- THE EXERCISE: Render every line of the data below as a numbered list, leaving out any blank lines.

(Data excerpts)

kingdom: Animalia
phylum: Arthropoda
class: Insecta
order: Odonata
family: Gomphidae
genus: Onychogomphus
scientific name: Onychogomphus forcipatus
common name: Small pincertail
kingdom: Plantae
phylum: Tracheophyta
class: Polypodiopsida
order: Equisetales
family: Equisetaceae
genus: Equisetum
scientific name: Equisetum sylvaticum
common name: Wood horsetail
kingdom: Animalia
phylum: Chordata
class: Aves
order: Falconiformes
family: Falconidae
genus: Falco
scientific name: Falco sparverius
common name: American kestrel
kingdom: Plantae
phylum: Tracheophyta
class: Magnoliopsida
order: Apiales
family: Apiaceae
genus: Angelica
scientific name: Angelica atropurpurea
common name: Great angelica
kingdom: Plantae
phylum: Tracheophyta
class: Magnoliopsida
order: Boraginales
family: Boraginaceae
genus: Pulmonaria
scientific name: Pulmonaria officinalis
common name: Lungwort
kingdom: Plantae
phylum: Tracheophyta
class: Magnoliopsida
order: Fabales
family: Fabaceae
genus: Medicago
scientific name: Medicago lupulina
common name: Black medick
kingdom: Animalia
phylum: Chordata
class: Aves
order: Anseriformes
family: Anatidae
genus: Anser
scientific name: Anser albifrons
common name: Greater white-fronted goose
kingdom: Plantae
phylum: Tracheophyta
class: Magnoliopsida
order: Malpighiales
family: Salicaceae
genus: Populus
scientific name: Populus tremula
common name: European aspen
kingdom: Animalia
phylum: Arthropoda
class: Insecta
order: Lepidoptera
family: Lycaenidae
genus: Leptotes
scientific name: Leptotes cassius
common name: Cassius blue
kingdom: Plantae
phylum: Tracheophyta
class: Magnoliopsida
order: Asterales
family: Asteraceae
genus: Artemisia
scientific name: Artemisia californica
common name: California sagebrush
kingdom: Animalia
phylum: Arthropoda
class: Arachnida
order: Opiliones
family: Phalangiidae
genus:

- ANSWER FOR THIS EXERCISE:
1. kingdom: Animalia
2. phylum: Arthropoda
3. class: Insecta
4. order: Odonata
5. family: Gomphidae
6. genus: Onychogomphus
7. scientific name: Onychogomphus forcipatus
8. common name: Small pincertail
9. kingdom: Plantae
10. phylum: Tracheophyta
11. class: Polypodiopsida
12. order: Equisetales
13. family: Equisetaceae
14. genus: Equisetum
15. scientific name: Equisetum sylvaticum
16. common name: Wood horsetail
17. kingdom: Animalia
18. phylum: Chordata
19. class: Aves
20. order: Falconiformes
21. family: Falconidae
22. genus: Falco
23. scientific name: Falco sparverius
24. common name: American kestrel
25. kingdom: Plantae
26. phylum: Tracheophyta
27. class: Magnoliopsida
28. order: Apiales
29. family: Apiaceae
30. genus: Angelica
31. scientific name: Angelica atropurpurea
32. common name: Great angelica
33. kingdom: Plantae
34. phylum: Tracheophyta
35. class: Magnoliopsida
36. order: Boraginales
37. family: Boraginaceae
38. genus: Pulmonaria
39. scientific name: Pulmonaria officinalis
40. common name: Lungwort
41. kingdom: Plantae
42. phylum: Tracheophyta
43. class: Magnoliopsida
44. order: Fabales
45. family: Fabaceae
46. genus: Medicago
47. scientific name: Medicago lupulina
48. common name: Black medick
49. kingdom: Animalia
50. phylum: Chordata
51. class: Aves
52. order: Anseriformes
53. family: Anatidae
54. genus: Anser
55. scientific name: Anser albifrons
56. common name: Greater white-fronted goose
57. kingdom: Plantae
58. phylum: Tracheophyta
59. class: Magnoliopsida
60. order: Malpighiales
61. family: Salicaceae
62. genus: Populus
63. scientific name: Populus tremula
64. common name: European aspen
65. kingdom: Animalia
66. phylum: Arthropoda
67. class: Insecta
68. order: Lepidoptera
69. family: Lycaenidae
70. genus: Leptotes
71. scientific name: Leptotes cassius
72. common name: Cassius blue
73. kingdom: Plantae
74. phylum: Tracheophyta
75. class: Magnoliopsida
76. order: Asterales
77. family: Asteraceae
78. genus: Artemisia
79. scientific name: Artemisia californica
80. common name: California sagebrush
81. kingdom: Animalia
82. phylum: Arthropoda
83. class: Arachnida
84. order: Opiliones
85. family: Phalangiidae
86. genus:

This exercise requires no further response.